THE RECORDS
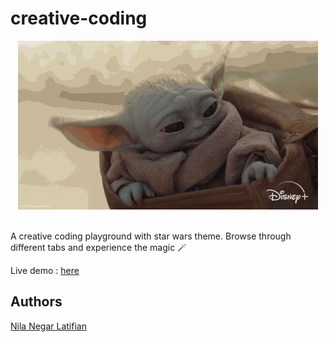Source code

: # creative-coding

<div align = "center">
<img src= "https://github.com/negarlatifian/creative-coding/blob/main/yoda.gif"  />
</div>
<br/>


A creative coding playground with star wars theme. 
Browse through different tabs and experience the magic 🪄

Live demo : [here](https://negarlatifian.github.io/creative-coding/)

## Authors
[Nila Negar Latifian](https://github.com/negarlatifian)                                                 





<!-- | [![Nila Negar Latifian](https://avatars.githubusercontent.com/u/74406918?s=400&u=2a3953799b7a8234aa96eb4fab173fc21d7f1694&v=4)](https://github.com/negarlatifian)|
| ---------------------------------------------------------------------------------------------------------------------- |
| [Nila Negar Latifian](https://github.com/negarlatifian)                                                                |
 -->

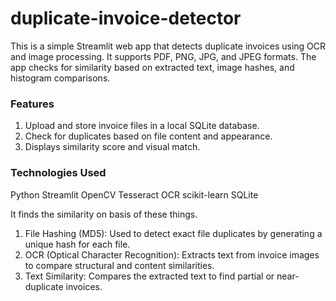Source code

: # duplicate-invoice-detector
This is a simple Streamlit web app that detects duplicate invoices using OCR and image processing. It supports PDF, PNG, JPG, and JPEG formats. The app checks for similarity based on extracted text, image hashes, and histogram comparisons.

### Features
1) Upload and store invoice files in a local SQLite database.
2) Check for duplicates based on file content and appearance.
3) Displays similarity score and visual match.

### Technologies Used
Python
Streamlit
OpenCV
Tesseract OCR
scikit-learn
SQLite


It finds the similarity on basis of these things.
1) File Hashing (MD5): Used to detect exact file duplicates by generating a unique hash for each file.
2) OCR (Optical Character Recognition): Extracts text from invoice images to compare structural and content similarities.
3) Text Similarity: Compares the extracted text to find partial or near-duplicate invoices.
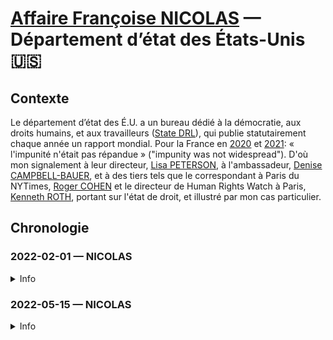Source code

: # [Affaire Françoise NICOLAS](fn.md) — Département d’état des États-Unis🇺🇸

## Contexte
Le département d’état des É.U. a un bureau dédié à la démocratie, aux droits humains, et aux travailleurs ([State DRL](https://twitter.com/stateDRL)), qui publie statutairement chaque année un rapport mondial. Pour la France en [2020](https://www.state.gov/wp-content/uploads/2021/03/FRANCE-2020-HUMAN-RIGHTS-REPORT.pdf) et [2021](https://fr.usembassy.gov/wp-content/uploads/sites/50/313615_FRANCE-2021-HUMAN-RIGHTS-REPORT.pdf): « l'impunité n'était pas répandue » ("impunity was not widespread"). D'où mon signalement à leur directeur, [Lisa PETERSON](whoswho#peters), à l'ambassadeur, [Denise CAMPBELL-BAUER](whoswho#bauer), et à des tiers tels que le correspondant à Paris du NYTimes, [Roger COHEN](whoswho#rcohen) et le directeur de Human Rights Watch à Paris, [Kenneth ROTH](whoswho#kroth), portant sur l'état de droit, et illustré par mon cas particulier.

## Chronologie
### 2022-02-01 — NICOLAS
<details>
  <summary>Info</summary>

* [Amb EU - texte](../pieces/identifiant/67ecf1b9)
* [Amb EU - dépôt](../pieces/identifiant/6ee9b5eb)
* [State DLR - texte](../pieces/identifiant/31f73b4d)
* [State DLR - dépôt](../pieces/identifiant/8fefd21f)
</details>

### 2022-05-15 — NICOLAS
<details>
  <summary>Info</summary>

* [Amb EU - texte](../pieces/identifiant/6ed4b67c)
* [Amb EU - dépôt](../pieces/identifiant/3d2125d8)
* [State DLR - texte](../pieces/identifiant/d7c8696b)
* [PJ no. 1](../pieces/identifiant/bf8eea58)
</details>

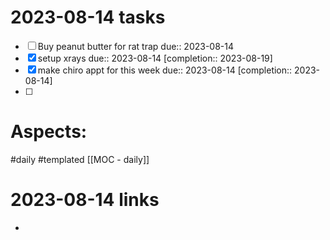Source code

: 
# 2023-08-14 tasks

-  [ ] Buy peanut butter for rat trap due:: 2023-08-14 
- [x] setup xrays due:: 2023-08-14  [completion:: 2023-08-19]
- [x] make chiro appt for this week due:: 2023-08-14  [completion:: 2023-08-14]
- [ ] 






# Aspects:
#daily #templated
[[MOC - daily]]

# 2023-08-14 links
- 


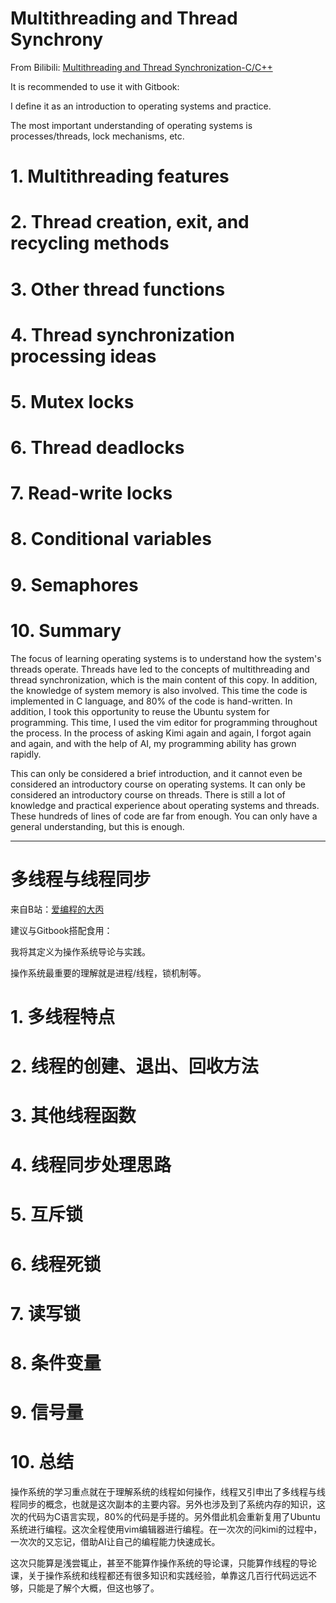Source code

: # Multithreading and Thread Synchrony

From Bilibili: [Multithreading and Thread Synchronization-C/C++](https://www.bilibili.com/video/BV1sv41177e4?vd_source=630bda5b6aa6fe12cf2bbd8569afd13e)

It is recommended to use it with Gitbook:

I define it as an introduction to operating systems and practice.

The most important understanding of operating systems is processes/threads, lock mechanisms, etc.

# 1. Multithreading features

# 2. Thread creation, exit, and recycling methods

# 3. Other thread functions

# 4. Thread synchronization processing ideas

# 5. Mutex locks

# 6. Thread deadlocks

# 7. Read-write locks

# 8. Conditional variables

# 9. Semaphores

# 10. Summary

The focus of learning operating systems is to understand how the system's threads operate. Threads have led to the concepts of multithreading and thread synchronization, which is the main content of this copy. In addition, the knowledge of system memory is also involved. This time the code is implemented in C language, and 80% of the code is hand-written. In addition, I took this opportunity to reuse the Ubuntu system for programming. This time, I used the vim editor for programming throughout the process. In the process of asking Kimi again and again, I forgot again and again, and with the help of AI, my programming ability has grown rapidly.

This can only be considered a brief introduction, and it cannot even be considered an introductory course on operating systems. It can only be considered an introductory course on threads. There is still a lot of knowledge and practical experience about operating systems and threads. These hundreds of lines of code are far from enough. You can only have a general understanding, but this is enough.

---

# 多线程与线程同步

来自B站：[爱编程的大丙](【多线程和线程同步-C/C++】https://www.bilibili.com/video/BV1sv41177e4?vd_source=630bda5b6aa6fe12cf2bbd8569afd13e)

建议与Gitbook搭配食用：

我将其定义为操作系统导论与实践。

操作系统最重要的理解就是进程/线程，锁机制等。

# 1. 多线程特点

# 2. 线程的创建、退出、回收方法

# 3. 其他线程函数

# 4. 线程同步处理思路

# 5. 互斥锁

# 6. 线程死锁

# 7. 读写锁

# 8. 条件变量

# 9. 信号量

# 10. 总结

操作系统的学习重点就在于理解系统的线程如何操作，线程又引申出了多线程与线程同步的概念，也就是这次副本的主要内容。另外也涉及到了系统内存的知识，这次的代码为C语言实现，80%的代码是手搓的。另外借此机会重新复用了Ubuntu系统进行编程。这次全程使用vim编辑器进行编程。在一次次的问kimi的过程中，一次次的又忘记，借助AI让自己的编程能力快速成长。

这次只能算是浅尝辄止，甚至不能算作操作系统的导论课，只能算作线程的导论课，关于操作系统和线程都还有很多知识和实践经验，单靠这几百行代码远远不够，只能是了解个大概，但这也够了。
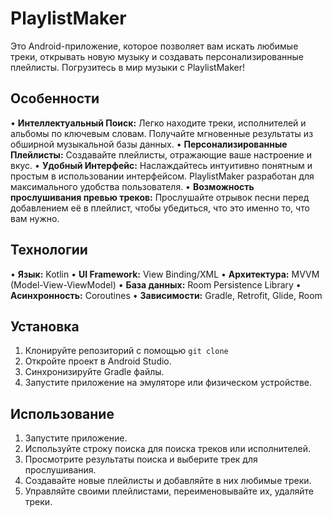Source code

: # PlaylistMaker
Это Android-приложение, которое позволяет вам искать любимые треки, открывать новую музыку и создавать персонализированные плейлисты. Погрузитесь в мир музыки с PlaylistMaker!

## Особенности

•   **Интеллектуальный Поиск:** Легко находите треки, исполнителей и альбомы по ключевым словам. Получайте мгновенные результаты из обширной музыкальной базы данных.
•   **Персонализированные Плейлисты:** Создавайте плейлисты, отражающие ваше настроение и вкус.
•   **Удобный Интерфейс:** Наслаждайтесь интуитивно понятным и простым в использовании интерфейсом. PlaylistMaker разработан для максимального удобства пользователя.
•   **Возможность прослушивания превью треков:** Прослушайте отрывок песни перед добавлением её в плейлист, чтобы убедиться, что это именно то, что вам нужно.

## Технологии

•   **Язык:** Kotlin
•   **UI Framework:** View Binding/XML
•   **Архитектура:** MVVM (Model-View-ViewModel)
•   **База данных:** Room Persistence Library
•   **Асинхронность:** Coroutines
•   **Зависимости:** Gradle, Retrofit, Glide, Room

## Установка

1.  Клонируйте репозиторий с помощью `git clone`
2.  Откройте проект в Android Studio.
3.  Синхронизируйте Gradle файлы.
4.  Запустите приложение на эмуляторе или физическом устройстве.

## Использование

1. Запустите приложение.
2. Используйте строку поиска для поиска треков или исполнителей.
3. Просмотрите результаты поиска и выберите трек для прослушивания.
4. Создавайте новые плейлисты и добавляйте в них любимые треки.
5. Управляйте своими плейлистами, переименовывайте их, удаляйте треки.
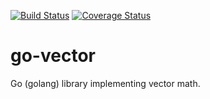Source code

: [![Build Status](https://travis-ci.org/petrkotek/go-vector.svg?branch=master)](https://travis-ci.org/petrkotek/go-vector)
[![Coverage Status](https://coveralls.io/repos/petrkotek/go-vector/badge.svg?branch=master&service=github)](https://coveralls.io/github/petrkotek/go-vector?branch=master)

# go-vector
Go (golang) library implementing vector math.
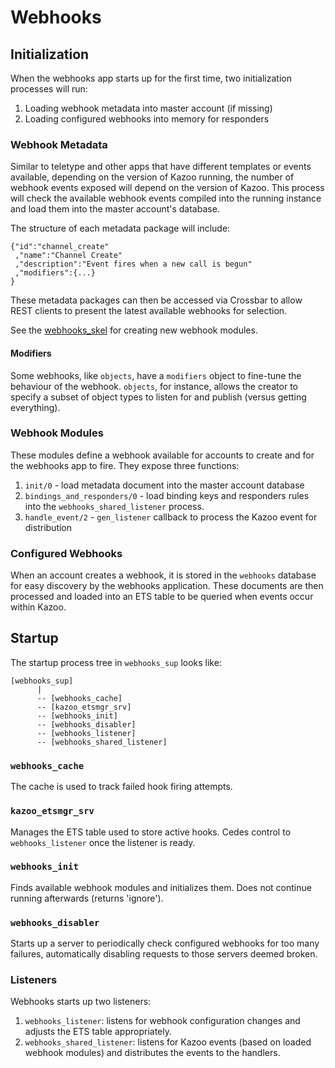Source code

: # Webhooks

## Initialization

When the webhooks app starts up for the first time, two initialization processes will run:

1. Loading webhook metadata into master account (if missing)
2. Loading configured webhooks into memory for responders

### Webhook Metadata

Similar to teletype and other apps that have different templates or events available, depending on the version of Kazoo running, the number of webhook events exposed will depend on the version of Kazoo. This process will check the available webhook events compiled into the running instance and load them into the master account's database.

The structure of each metadata package will include:

    {"id":"channel_create"
     ,"name":"Channel Create"
     ,"description":"Event fires when a new call is begun"
     ,"modifiers":{...}
    }

These metadata packages can then be accessed via Crossbar to allow REST clients to present the latest available webhooks for selection.

See the [webhooks_skel](applications/webhooks/src/modules/webhooks_skel.erl) for creating new webhook modules.

#### Modifiers

Some webhooks, like `objects`, have a `modifiers` object to fine-tune the behaviour of the webhook. `objects`, for instance, allows the creator to specify a subset of object types to listen for and publish (versus getting everything).

### Webhook Modules

These modules define a webhook available for accounts to create and for the webhooks app to fire. They expose three functions:

1. `init/0` - load metadata document into the master account database
2. `bindings_and_responders/0` - load binding keys and responders rules into the `webhooks_shared_listener` process.
3. `handle_event/2` - `gen_listener` callback to process the Kazoo event for distribution

### Configured Webhooks

When an account creates a webhook, it is stored in the `webhooks` database for easy discovery by the webhooks application. These documents are then processed and loaded into an ETS table to be queried when events occur within Kazoo.

## Startup

The startup process tree in `webhooks_sup` looks like:

    [webhooks_sup]
          |
          -- [webhooks_cache]
          -- [kazoo_etsmgr_srv]
          -- [webhooks_init]
          -- [webhooks_disabler]
          -- [webhooks_listener]
          -- [webhooks_shared_listener]

### `webhooks_cache`

The cache is used to track failed hook firing attempts.

### `kazoo_etsmgr_srv`

Manages the ETS table used to store active hooks. Cedes control to `webhooks_listener` once the listener is ready.

### `webhooks_init`

Finds available webhook modules and initializes them. Does not continue running afterwards (returns 'ignore').

### `webhooks_disabler`

Starts up a server to periodically check configured webhooks for too many failures, automatically disabling requests to those servers deemed broken.

### Listeners

Webhooks starts up two listeners:

1. `webhooks_listener`: listens for webhook configuration changes and adjusts the ETS table appropriately.
2. `webhooks_shared_listener`: listens for Kazoo events (based on loaded webhook modules) and distributes the events to the handlers.

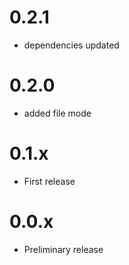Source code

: # 0.2.1

* dependencies updated

# 0.2.0

* added file mode

# 0.1.x

* First release

# 0.0.x

* Preliminary release
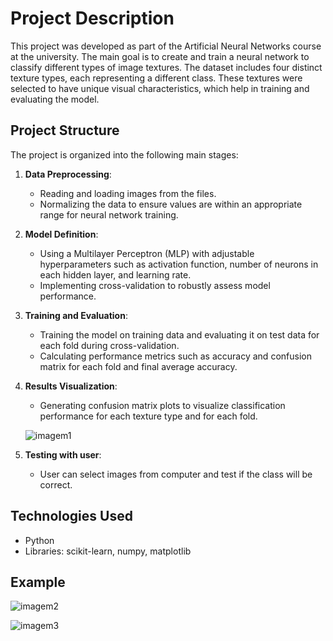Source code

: # Project Description

This project was developed as part of the Artificial Neural Networks course at the university. The main goal is to create and train a neural network to classify different types of image textures. The dataset includes four distinct texture types, each representing a different class. These textures were selected to have unique visual characteristics, which help in training and evaluating the model.

## Project Structure

The project is organized into the following main stages:

1. **Data Preprocessing**:

   - Reading and loading images from the files.
   - Normalizing the data to ensure values are within an appropriate range for neural network training.

2. **Model Definition**:

   - Using a Multilayer Perceptron (MLP) with adjustable hyperparameters such as activation function, number of neurons in each hidden layer, and learning rate.
   - Implementing cross-validation to robustly assess model performance.

3. **Training and Evaluation**:

   - Training the model on training data and evaluating it on test data for each fold during cross-validation.
   - Calculating performance metrics such as accuracy and confusion matrix for each fold and final average accuracy.

4. **Results Visualization**:

   - Generating confusion matrix plots to visualize classification performance for each texture type and for each fold.

   ![imagem1](https://github.com/user-attachments/assets/de530da8-b1d4-45f0-9ef8-00c58f2435db)


5. **Testing with user**:
   - User can select images from computer and test if the class will be correct.

## Technologies Used

- Python
- Libraries: scikit-learn, numpy, matplotlib

## Example

![imagem2](https://github.com/user-attachments/assets/a3b0af07-c3c1-4069-9d87-103903ff7638)

![imagem3](https://github.com/user-attachments/assets/7011d18c-bb0f-4b63-a180-9f3a36451314)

JOB ITEM
Reproduce everything in the records from the line containing "EU - texte](../pieces/identifiant/67ecf1b9)" down to the line containing "# 1. Multithreading features", both lines included, and omit the pictures.

EXPECTED ANSWER
* [Amb EU - texte](../pieces/identifiant/67ecf1b9)
* [Amb EU - dépôt](../pieces/identifiant/6ee9b5eb)
* [State DLR - texte](../pieces/identifiant/31f73b4d)
* [State DLR - dépôt](../pieces/identifiant/8fefd21f)
</details>

### 2022-05-15 — NICOLAS
<details>
  <summary>Info</summary>

* [Amb EU - texte](../pieces/identifiant/6ed4b67c)
* [Amb EU - dépôt](../pieces/identifiant/3d2125d8)
* [State DLR - texte](../pieces/identifiant/d7c8696b)
* [PJ no. 1](../pieces/identifiant/bf8eea58)
</details>

Source code

: 
# 2023-08-14 tasks

-  [ ] Buy peanut butter for rat trap due:: 2023-08-14 
- [x] setup xrays due:: 2023-08-14  [completion:: 2023-08-19]
- [x] make chiro appt for this week due:: 2023-08-14  [completion:: 2023-08-14]
- [ ] 






# Aspects:
#daily #templated
[[MOC - daily]]

# 2023-08-14 links
- 


Source code

: # Multithreading and Thread Synchrony

From Bilibili: [Multithreading and Thread Synchronization-C/C++](https://www.bilibili.com/video/BV1sv41177e4?vd_source=630bda5b6aa6fe12cf2bbd8569afd13e)

It is recommended to use it with Gitbook:

I define it as an introduction to operating systems and practice.

The most important understanding of operating systems is processes/threads, lock mechanisms, etc.

# 1. Multithreading features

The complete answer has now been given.